As Fragomen’s Chief Human Resources Officer, Leslie is responsible for the worldwide human resources function, including talent acquisition and management, total rewards, learning and development, employee relations, HRIS and related technologies, and internal communications. In this role, Leslie has redesigned the firm’s global human resources team and function into a strategic business team delivering best-in-class talent and human capital management aligned with Fragomen objectives.

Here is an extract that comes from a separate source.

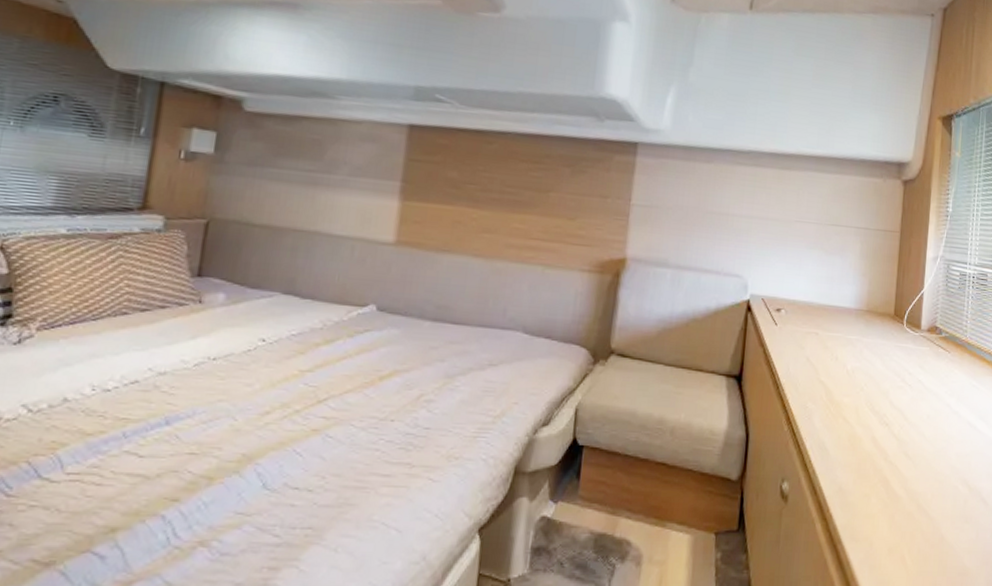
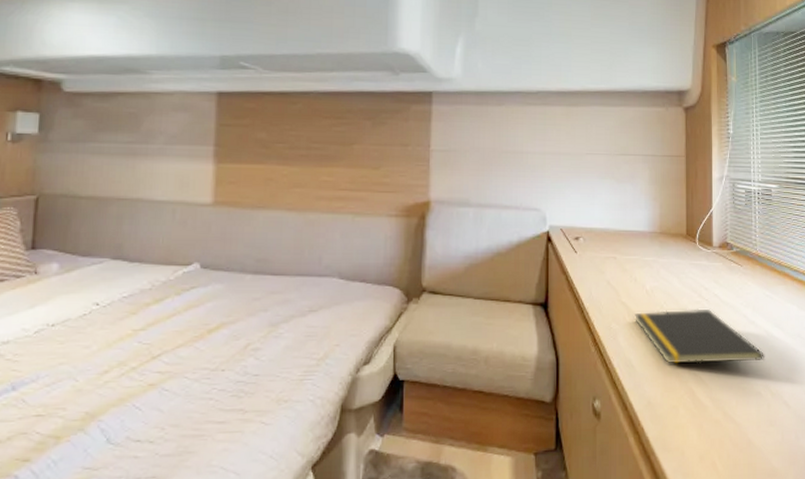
notepad: none [831,393,966,453] -> present [633,308,765,363]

Prior to joining Fragomen in 2013, Leslie held several roles at a publicly traded pharmaceutical company, including Chief Human Strategy Officer, Vice President, Head of Human Resources, and multiple positions in the Office of General Counsel, including Deputy General Counsel. Prior to this, Leslie practiced law for 10 years in large, private law firms where she specialized in employment litigation, counseling, and training for corporate clients. She held a faculty position as Adjunct Professor of Law at Seton Hall University School of Law from 2001 – 2003 and is a trained mediator. Leslie was also the founder of a 100% woman-owned consulting firm that provided creative and strategic talent management solutions for all types of businesses and organizations. Early in her career, Leslie was the Special Assistant for Governmental Affairs for a Member of the United States Congress. She is a published children’s book author and blogger.
Leslie is on the Board of Directors of NP2, a startup, non-profit pharmaceutical company, and on the Board of Trustees of the Academy of Holy Angels, a college preparatory high school dedicated to empowering young women to lead. She is actively involved in several philanthropic causes in New Jersey, where she resides with her husband and twin sons.
More from Leslie…
Leslie is the Chief Human Resources Officer at Fragomen, a large immigration law firm. She fits in well at a law firm because she, too, has a law degree.
She says her law degree helps her as an executive. But she had to change her mindset when it came to consensus building, something that’s extremely important for the HR profession. She explains in more detail:
“I think I talked about the law degree before as really being what I think has enabled me to be the executive that I am but I think one of the things I’ve had to learn over the years is that consensus building.
When you’re a lawyer, you’re trained to be right. Because that’s what your clients want. Your clients are not necessarily paying you to make everybody happy. They’re paying you to win. And so you really develop a focus on winning and being right.
I think when you come into an executive role, where you have a number of different constituencies, you have to learn how to build consensus. And I think, in general, particularly in the polarized society in which we’re living right now, we’ve lost sight of the importance of consensus building. It feels like losing, it feels like compromise. And it is to some degree, and that’s how I used to feel when I was still kind of in my lawyer mindset. Was [that] compromise is losing, [and] I should win because the facts are on my side.
So it’s really the skill that I’ve had to work on the most. As an executive, and I’ve had to calibrate the desire to win with the desire to get buy-in, and that’s often not a linear objective process. In HR, you have to be able to sell your ideas. And your ability to influence is not just going to be based on sort of empirical data and facts, but it’s going to be based in part on your relationships with people and your ability to build that consensus. So that’s definitely something that I’ve had to work on over the years.”